President Bush may have just cause for his significant boosts of funding to the Defense and State departments, but presidents thrust in similar circumstances before him have reacted with greater prudence. For example, Reagan’s massive defense buildup was partially offset by cuts to nearly every cabinet-level department, amounting to a net reduction of 13.5 percent in non-defense discretionary outlays compared to Bush’s 20.8 percent increase. If Bush can’t even manage to accomplish similar results with a friendly party in charge of Congress, what then does it say about his priorities?
Alas, as the president’s defenders contend, the fault lies with Congress. But perhaps they forget that as chief executive, he also wields the veto power. An excusable error, since Mr. Bush himself seems to have forgotten this fact as well. Of course, Mr. Bolten has an equally implausible scenario — the president simply “hasn’t needed” to ink his veto stamp — every bill that has come out of Congress has been satisfactory.
This, of course, would include everything from the bloated farm subsidy bill to the Medicare prescription drug benefit, which started off as the largest entitlement expansion since Lyndon B. Johnson’s Great Society, and since then has already had its costs revised upwards to nearly $600 billion in the next decade.
Like it or not, the ultimate cost of Bush’s reckless spending bonanza will bite back hard, and history bears this out — consider his father’s broken “no new taxes” pledge or Bill Clinton’s middle class tax hike, both justified on the grounds of tackling ballooning federal deficits.
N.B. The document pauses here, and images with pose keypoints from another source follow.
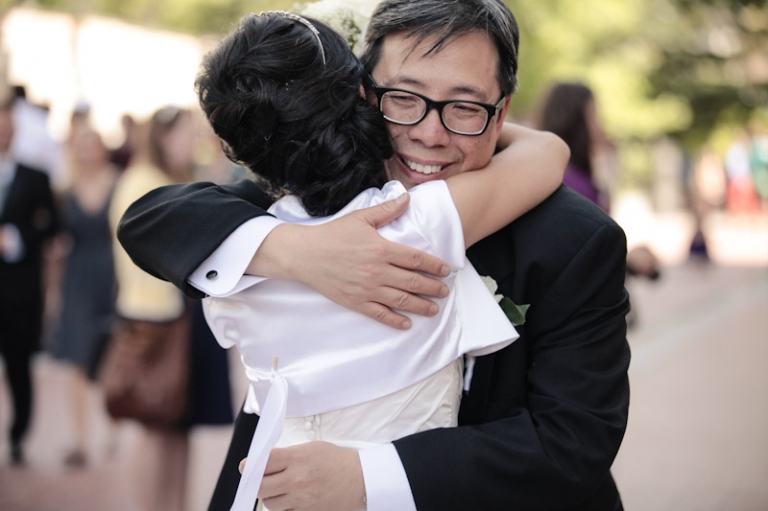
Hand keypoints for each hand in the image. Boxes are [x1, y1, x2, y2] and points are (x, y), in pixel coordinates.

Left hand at [242, 442, 365, 510]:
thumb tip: (264, 463)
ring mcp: (302, 499)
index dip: (250, 465)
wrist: (361, 480)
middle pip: (261, 487)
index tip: (247, 467)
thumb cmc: (337, 461)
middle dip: (256, 484)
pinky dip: (283, 507)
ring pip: (269, 503)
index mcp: (298, 457)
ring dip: (270, 496)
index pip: (263, 463)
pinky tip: (290, 499)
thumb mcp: (312, 448)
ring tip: (279, 489)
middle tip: (259, 480)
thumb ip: (288, 455)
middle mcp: (297, 479)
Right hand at [250, 194, 449, 329]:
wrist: (304, 254)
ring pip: (401, 301)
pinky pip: (380, 314)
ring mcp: (367, 289)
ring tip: (434, 309)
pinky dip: (395, 321)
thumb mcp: (360, 218)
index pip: (415, 259)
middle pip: (413, 282)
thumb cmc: (332, 234)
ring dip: (421, 306)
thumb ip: (386, 210)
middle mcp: (377, 271)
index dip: (433, 265)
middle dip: (432, 288)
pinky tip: (406, 324)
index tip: (446, 270)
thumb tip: (407, 198)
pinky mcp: (355, 302)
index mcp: (381, 249)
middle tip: (444, 291)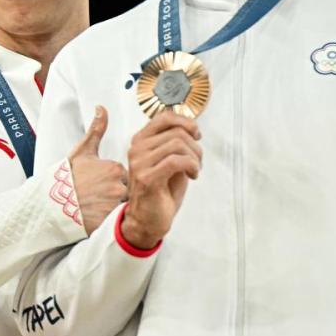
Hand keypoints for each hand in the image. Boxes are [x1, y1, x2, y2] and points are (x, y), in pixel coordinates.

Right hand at [67, 106, 127, 234]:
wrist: (52, 201)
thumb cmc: (67, 177)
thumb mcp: (82, 151)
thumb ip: (96, 130)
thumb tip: (101, 109)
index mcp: (114, 167)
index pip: (123, 175)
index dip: (110, 179)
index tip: (97, 182)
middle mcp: (118, 184)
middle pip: (126, 190)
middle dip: (113, 193)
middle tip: (96, 195)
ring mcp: (115, 203)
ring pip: (123, 204)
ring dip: (112, 206)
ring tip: (96, 205)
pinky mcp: (110, 219)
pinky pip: (117, 219)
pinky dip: (109, 218)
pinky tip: (97, 215)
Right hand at [122, 111, 201, 249]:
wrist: (148, 219)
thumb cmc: (160, 191)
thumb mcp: (168, 160)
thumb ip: (174, 142)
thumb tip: (191, 126)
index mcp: (140, 141)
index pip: (164, 117)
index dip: (186, 122)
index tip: (196, 134)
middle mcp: (137, 148)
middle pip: (176, 132)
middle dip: (195, 146)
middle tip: (198, 161)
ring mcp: (139, 163)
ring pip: (177, 145)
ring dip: (195, 158)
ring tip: (195, 169)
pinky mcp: (147, 177)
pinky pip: (176, 161)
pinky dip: (191, 166)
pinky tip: (192, 175)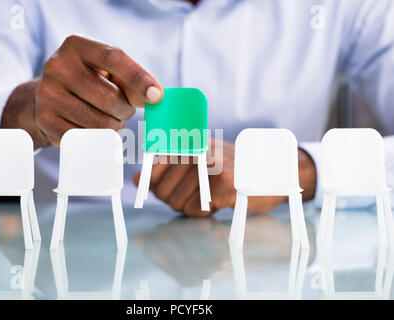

If President Bush doesn’t get his fiscal house in order fast, the crown jewel of his economic plan — the tax cuts — are going to be the first thing sacked. Yet Mr. Bush shows no signs of changing his errant ways. His answer to budget hawks has been to propose cutting the deficit in half over the next decade — a proposal which is about as anemic as it is implausible, given the laundry list of new spending he has already proposed in his State of the Union address.
It’s time for conservatives to take a hard look at the man they’re backing — do they still wish to pledge their allegiance to a man so outwardly hostile to their own sacred principles of limited government and fiscal austerity? Or will they simply continue to make excuses for his bad behavior?